A historical cohort analysis of 33 479 renal transplant recipients in the United States Renal Data System from 1 July, 1994 to 30 June, 1997 has been carried out. The medical evidence form was also used for additional variables, but because of fewer available values, this was analyzed in a separate model. Outcomes were patient characteristics and survival associated with HCV+.
Of 28 692 recipients with valid HCV serologies, 1624 were HCV+ at transplant (5.7% prevalence). In logistic regression analysis, HCV+ was associated with African-American race, male gender, cadaveric donor type, increased duration of pre-transplant dialysis, previous transplant, donor HCV+, recipient (but not donor) age, serum albumin, alcohol use, and increased all-cause hospitalizations. Diabetes and IgA nephropathy were less associated with HCV+. Total all-cause, unadjusted mortality was 13.1% in HCV+ vs. 8.5% in HCV– patients (p < 0.01 by log rank test). In Cox regression, mortality was higher for HCV+ (adjusted hazard ratio = 1.23, 95% confidence interval = 1.01–1.49, p = 0.04).

**Problem 1**
Answer these questions from the hepatitis C transplant summary.
(a) How many renal transplant recipients did the cohort analysis include?
(b) What share of the recipients with valid serologies were HCV+ at transplant?
(c) What was the total unadjusted mortality in HCV+ patients?
**Problem 2**
Set down the hepatitis C transplant summary word for word from "Of 28 692 recipients" to "1.01–1.49, p = 0.04).".
**Problem 3**
Resume the hepatitis C transplant summary after its final sentence.

**Source information**
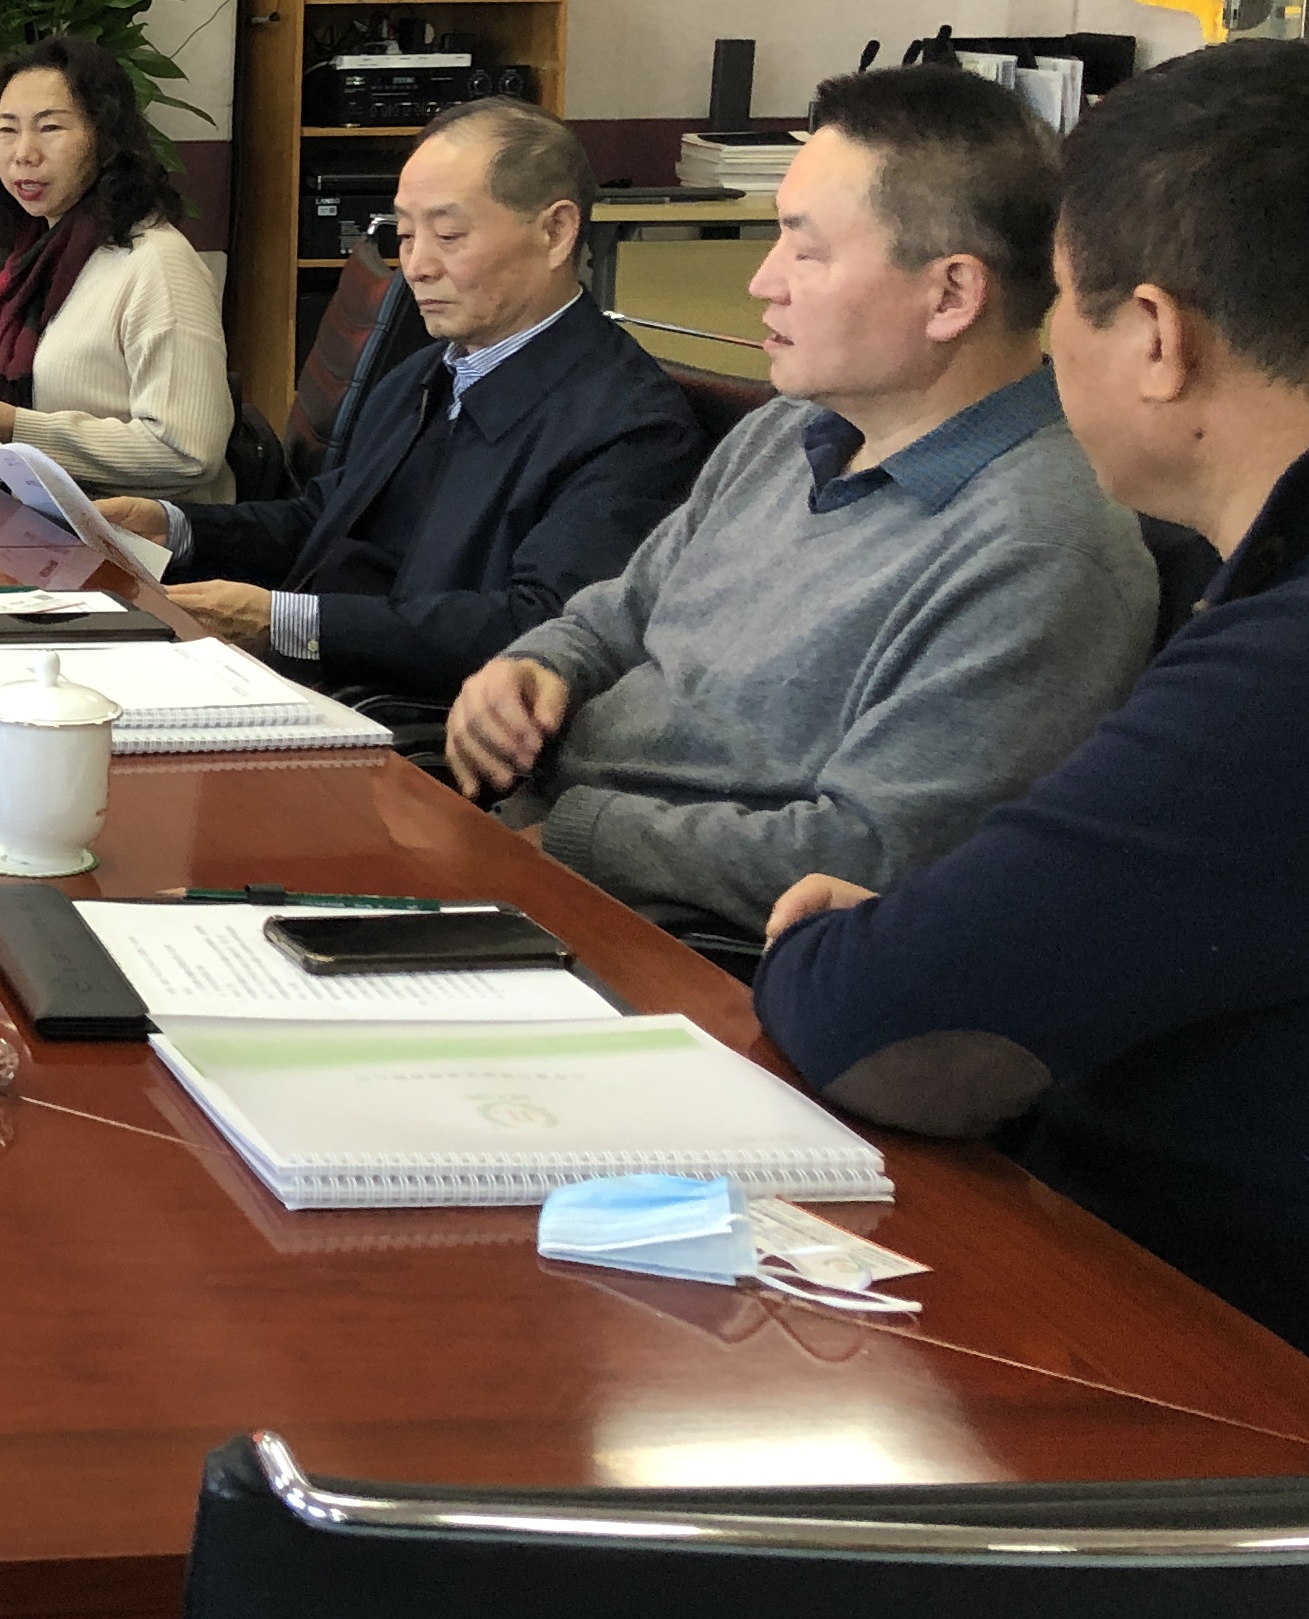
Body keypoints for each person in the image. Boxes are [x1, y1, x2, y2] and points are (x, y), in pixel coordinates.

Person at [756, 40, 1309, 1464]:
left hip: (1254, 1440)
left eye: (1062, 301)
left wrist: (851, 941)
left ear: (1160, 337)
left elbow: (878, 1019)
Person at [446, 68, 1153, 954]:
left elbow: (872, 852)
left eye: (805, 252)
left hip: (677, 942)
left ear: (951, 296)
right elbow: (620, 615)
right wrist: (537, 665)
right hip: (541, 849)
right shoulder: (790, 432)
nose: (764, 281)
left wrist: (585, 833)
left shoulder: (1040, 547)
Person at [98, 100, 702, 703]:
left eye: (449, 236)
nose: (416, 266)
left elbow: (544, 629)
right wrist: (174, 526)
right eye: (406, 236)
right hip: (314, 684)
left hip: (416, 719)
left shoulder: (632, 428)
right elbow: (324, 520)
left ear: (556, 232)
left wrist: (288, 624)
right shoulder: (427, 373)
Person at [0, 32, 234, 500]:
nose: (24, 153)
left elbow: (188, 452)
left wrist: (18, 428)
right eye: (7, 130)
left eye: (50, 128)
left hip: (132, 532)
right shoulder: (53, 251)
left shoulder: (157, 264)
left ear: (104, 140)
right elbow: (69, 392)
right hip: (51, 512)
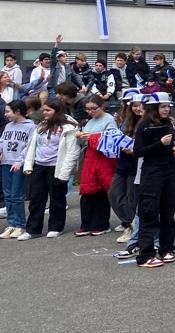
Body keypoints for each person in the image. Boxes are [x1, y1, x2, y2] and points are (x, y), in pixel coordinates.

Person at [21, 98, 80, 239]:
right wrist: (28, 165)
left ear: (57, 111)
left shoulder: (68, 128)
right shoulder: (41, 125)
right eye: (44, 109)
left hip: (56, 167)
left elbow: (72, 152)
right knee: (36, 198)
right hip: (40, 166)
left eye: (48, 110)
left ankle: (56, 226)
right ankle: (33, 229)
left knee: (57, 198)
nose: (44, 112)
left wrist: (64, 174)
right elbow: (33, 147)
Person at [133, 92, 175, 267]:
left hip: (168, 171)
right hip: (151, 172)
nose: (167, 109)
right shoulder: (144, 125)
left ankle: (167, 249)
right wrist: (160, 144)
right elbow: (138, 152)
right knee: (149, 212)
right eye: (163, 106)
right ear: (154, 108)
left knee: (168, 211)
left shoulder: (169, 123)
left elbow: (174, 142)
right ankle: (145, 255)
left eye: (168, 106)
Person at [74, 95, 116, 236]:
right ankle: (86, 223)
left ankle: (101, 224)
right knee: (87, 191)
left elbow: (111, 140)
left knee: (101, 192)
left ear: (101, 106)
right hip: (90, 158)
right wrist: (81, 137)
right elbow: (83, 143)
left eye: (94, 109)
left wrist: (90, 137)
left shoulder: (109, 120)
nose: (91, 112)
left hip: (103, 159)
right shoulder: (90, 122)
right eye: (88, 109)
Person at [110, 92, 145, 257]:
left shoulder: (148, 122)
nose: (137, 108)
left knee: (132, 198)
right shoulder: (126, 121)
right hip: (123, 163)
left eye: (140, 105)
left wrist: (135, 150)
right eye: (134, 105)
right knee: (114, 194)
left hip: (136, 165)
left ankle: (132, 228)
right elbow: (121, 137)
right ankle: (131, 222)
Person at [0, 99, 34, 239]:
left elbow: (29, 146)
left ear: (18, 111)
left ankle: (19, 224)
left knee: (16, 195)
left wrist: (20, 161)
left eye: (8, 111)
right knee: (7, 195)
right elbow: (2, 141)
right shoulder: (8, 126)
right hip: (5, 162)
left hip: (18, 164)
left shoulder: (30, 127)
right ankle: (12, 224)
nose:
...
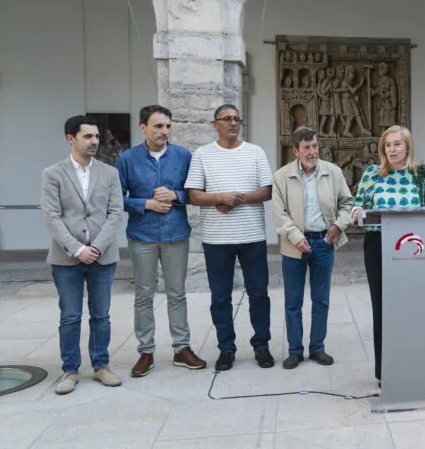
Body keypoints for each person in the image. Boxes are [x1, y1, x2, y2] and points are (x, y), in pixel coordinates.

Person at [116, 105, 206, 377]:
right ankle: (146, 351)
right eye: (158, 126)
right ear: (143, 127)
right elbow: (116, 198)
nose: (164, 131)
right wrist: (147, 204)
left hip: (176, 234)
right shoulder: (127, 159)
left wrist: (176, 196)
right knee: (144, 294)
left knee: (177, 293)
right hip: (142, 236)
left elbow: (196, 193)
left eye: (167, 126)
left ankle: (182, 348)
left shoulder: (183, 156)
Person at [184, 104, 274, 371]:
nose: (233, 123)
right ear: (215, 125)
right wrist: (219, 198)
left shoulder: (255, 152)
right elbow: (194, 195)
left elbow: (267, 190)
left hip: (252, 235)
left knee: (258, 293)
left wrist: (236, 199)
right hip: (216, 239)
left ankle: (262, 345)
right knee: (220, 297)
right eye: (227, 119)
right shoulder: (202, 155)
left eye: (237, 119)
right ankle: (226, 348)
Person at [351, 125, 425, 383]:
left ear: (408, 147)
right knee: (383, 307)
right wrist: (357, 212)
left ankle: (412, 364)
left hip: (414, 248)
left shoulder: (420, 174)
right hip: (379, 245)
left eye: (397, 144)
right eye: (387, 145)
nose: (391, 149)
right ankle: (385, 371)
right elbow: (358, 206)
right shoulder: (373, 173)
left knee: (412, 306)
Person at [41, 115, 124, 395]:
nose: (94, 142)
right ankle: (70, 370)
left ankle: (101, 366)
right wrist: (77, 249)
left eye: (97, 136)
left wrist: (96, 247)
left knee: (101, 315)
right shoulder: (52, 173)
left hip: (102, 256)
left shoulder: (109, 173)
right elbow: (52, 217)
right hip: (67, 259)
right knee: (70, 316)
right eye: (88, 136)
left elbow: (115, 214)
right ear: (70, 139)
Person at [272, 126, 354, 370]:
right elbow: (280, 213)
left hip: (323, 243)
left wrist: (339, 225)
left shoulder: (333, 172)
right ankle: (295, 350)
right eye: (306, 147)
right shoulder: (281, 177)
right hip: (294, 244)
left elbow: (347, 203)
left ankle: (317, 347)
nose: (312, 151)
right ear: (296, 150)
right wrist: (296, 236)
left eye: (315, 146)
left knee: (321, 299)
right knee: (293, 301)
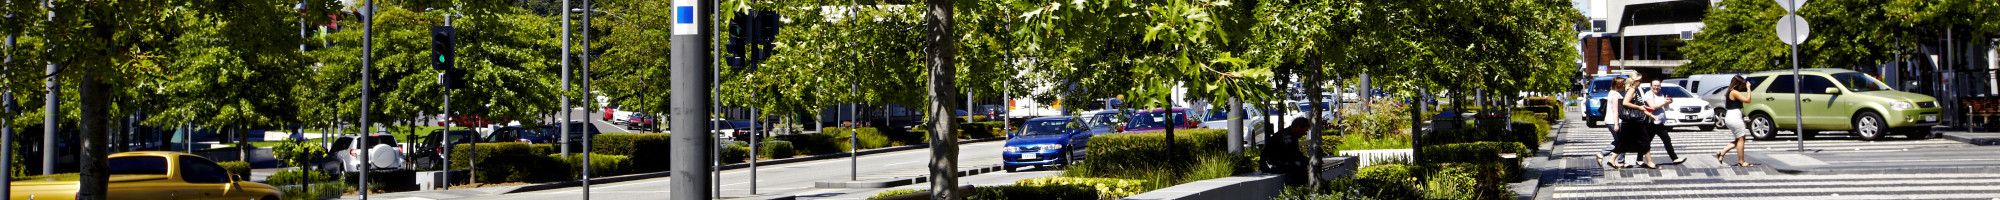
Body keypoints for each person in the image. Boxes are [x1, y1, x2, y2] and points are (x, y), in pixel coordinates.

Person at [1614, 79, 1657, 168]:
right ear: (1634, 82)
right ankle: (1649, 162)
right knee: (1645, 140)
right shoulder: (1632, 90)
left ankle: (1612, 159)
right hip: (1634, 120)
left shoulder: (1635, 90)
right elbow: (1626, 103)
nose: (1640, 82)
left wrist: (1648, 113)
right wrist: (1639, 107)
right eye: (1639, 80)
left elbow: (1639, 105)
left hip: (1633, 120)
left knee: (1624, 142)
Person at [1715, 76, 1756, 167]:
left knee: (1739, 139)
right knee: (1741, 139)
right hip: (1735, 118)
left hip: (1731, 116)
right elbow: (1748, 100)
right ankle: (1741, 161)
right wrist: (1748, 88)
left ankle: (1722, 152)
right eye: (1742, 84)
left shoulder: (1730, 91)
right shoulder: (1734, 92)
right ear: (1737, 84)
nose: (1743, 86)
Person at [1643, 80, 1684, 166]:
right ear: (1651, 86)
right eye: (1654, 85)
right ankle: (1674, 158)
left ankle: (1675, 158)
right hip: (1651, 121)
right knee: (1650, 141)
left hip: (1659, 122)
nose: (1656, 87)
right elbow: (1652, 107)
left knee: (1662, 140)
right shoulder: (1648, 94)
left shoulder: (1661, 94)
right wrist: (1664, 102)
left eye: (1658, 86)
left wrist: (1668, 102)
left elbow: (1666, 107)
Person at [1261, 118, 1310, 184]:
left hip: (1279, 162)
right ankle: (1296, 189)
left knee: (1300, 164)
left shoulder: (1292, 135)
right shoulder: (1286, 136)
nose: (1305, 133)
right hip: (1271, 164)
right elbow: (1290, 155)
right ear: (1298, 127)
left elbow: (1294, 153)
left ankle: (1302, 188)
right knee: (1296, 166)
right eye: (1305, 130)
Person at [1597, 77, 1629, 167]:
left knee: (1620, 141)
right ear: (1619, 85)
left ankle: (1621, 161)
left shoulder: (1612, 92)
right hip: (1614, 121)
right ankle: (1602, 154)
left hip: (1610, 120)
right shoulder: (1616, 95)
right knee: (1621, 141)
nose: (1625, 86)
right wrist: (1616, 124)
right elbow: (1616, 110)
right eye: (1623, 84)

**Task result 1**
(a) 33 479
(b) 5.7% (1624 of 28 692)
(c) 13.1%

**Task result 2**
Of 28 692 recipients with valid HCV serologies, 1624 were HCV+ at transplant (5.7% prevalence). In logistic regression analysis, HCV+ was associated with African-American race, male gender, cadaveric donor type, increased duration of pre-transplant dialysis, previous transplant, donor HCV+, recipient (but not donor) age, serum albumin, alcohol use, and increased all-cause hospitalizations. Diabetes and IgA nephropathy were less associated with HCV+. Total all-cause, unadjusted mortality was 13.1% in HCV+ vs. 8.5% in HCV– patients (p < 0.01 by log rank test). In Cox regression, mortality was higher for HCV+ (adjusted hazard ratio = 1.23, 95% confidence interval = 1.01–1.49, p = 0.04).

**Task result 3**
HCV+ recipients were more likely to be African-American, male, older, and to have received repeat transplants and donor HCV+ transplants. HCV+ recipients also had substantially longer waiting times for transplant. In contrast to recent studies, diabetes did not have an increased association with HCV+ , perhaps due to limitations of the database. HCV+ recipients had increased mortality and hospitalization rates compared with other transplant recipients.